++++ Material to process

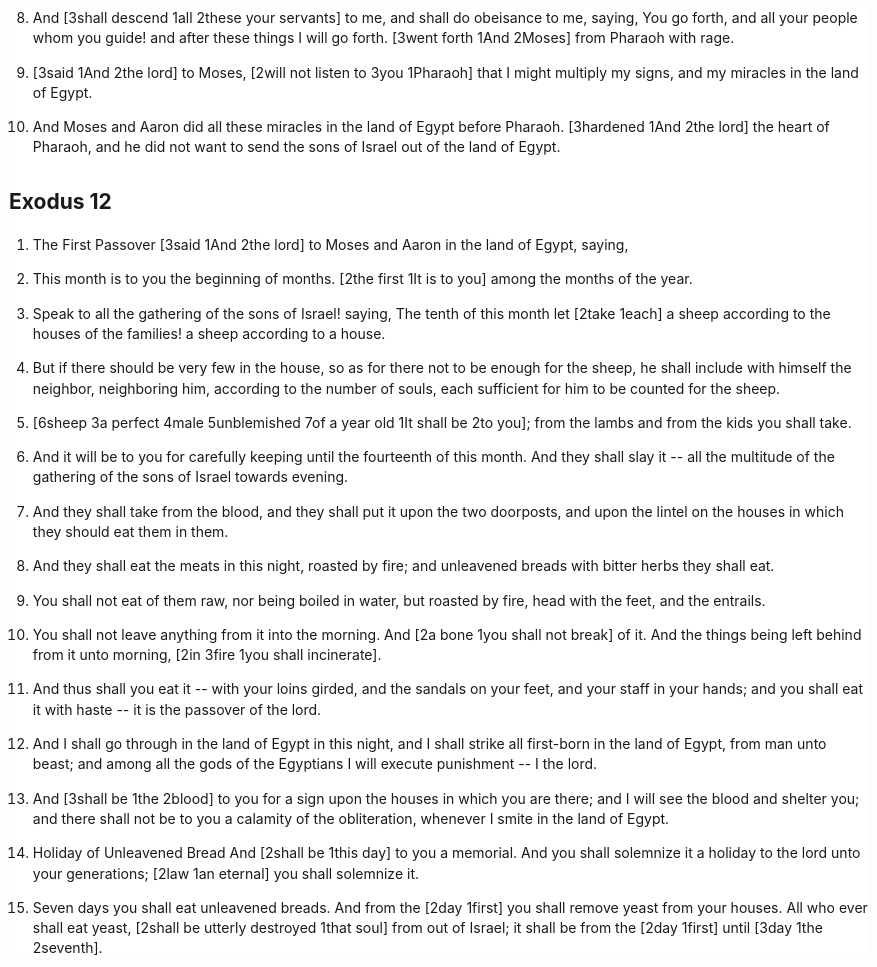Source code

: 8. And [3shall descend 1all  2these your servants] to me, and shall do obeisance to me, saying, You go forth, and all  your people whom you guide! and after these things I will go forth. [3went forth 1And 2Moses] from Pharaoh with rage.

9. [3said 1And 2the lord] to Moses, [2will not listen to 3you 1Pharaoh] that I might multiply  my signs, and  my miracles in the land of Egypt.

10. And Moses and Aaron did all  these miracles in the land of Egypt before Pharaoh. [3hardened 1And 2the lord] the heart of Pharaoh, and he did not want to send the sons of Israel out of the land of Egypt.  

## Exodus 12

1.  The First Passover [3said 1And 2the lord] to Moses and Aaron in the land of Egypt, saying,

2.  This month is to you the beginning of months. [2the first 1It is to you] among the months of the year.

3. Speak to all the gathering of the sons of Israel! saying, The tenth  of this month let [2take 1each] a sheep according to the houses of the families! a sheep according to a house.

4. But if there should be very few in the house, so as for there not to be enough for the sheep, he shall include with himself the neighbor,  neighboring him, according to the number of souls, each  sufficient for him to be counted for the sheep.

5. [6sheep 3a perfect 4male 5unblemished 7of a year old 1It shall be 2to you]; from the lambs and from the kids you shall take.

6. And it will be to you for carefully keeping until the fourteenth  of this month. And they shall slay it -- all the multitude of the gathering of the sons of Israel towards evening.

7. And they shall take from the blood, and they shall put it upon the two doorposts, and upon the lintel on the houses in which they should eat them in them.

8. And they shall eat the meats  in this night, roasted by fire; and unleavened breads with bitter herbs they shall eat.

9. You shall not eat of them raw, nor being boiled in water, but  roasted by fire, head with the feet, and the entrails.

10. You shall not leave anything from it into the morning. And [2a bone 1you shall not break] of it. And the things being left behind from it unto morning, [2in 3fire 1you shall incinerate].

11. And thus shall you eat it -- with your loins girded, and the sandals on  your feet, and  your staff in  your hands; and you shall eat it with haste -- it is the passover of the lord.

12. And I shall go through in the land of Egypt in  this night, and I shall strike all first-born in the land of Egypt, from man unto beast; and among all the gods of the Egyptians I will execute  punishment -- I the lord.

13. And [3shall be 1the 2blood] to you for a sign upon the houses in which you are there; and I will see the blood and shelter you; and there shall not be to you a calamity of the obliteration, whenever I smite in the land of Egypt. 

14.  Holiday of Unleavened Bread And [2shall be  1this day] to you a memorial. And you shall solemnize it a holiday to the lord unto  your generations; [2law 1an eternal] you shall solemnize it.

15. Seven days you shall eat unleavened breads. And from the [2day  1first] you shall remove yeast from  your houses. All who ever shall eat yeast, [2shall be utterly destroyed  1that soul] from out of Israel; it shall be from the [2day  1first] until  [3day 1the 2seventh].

++++++++

# Your instructions:
Give the number of lines above that hold the word "until", and nothing more.

# Response box:
2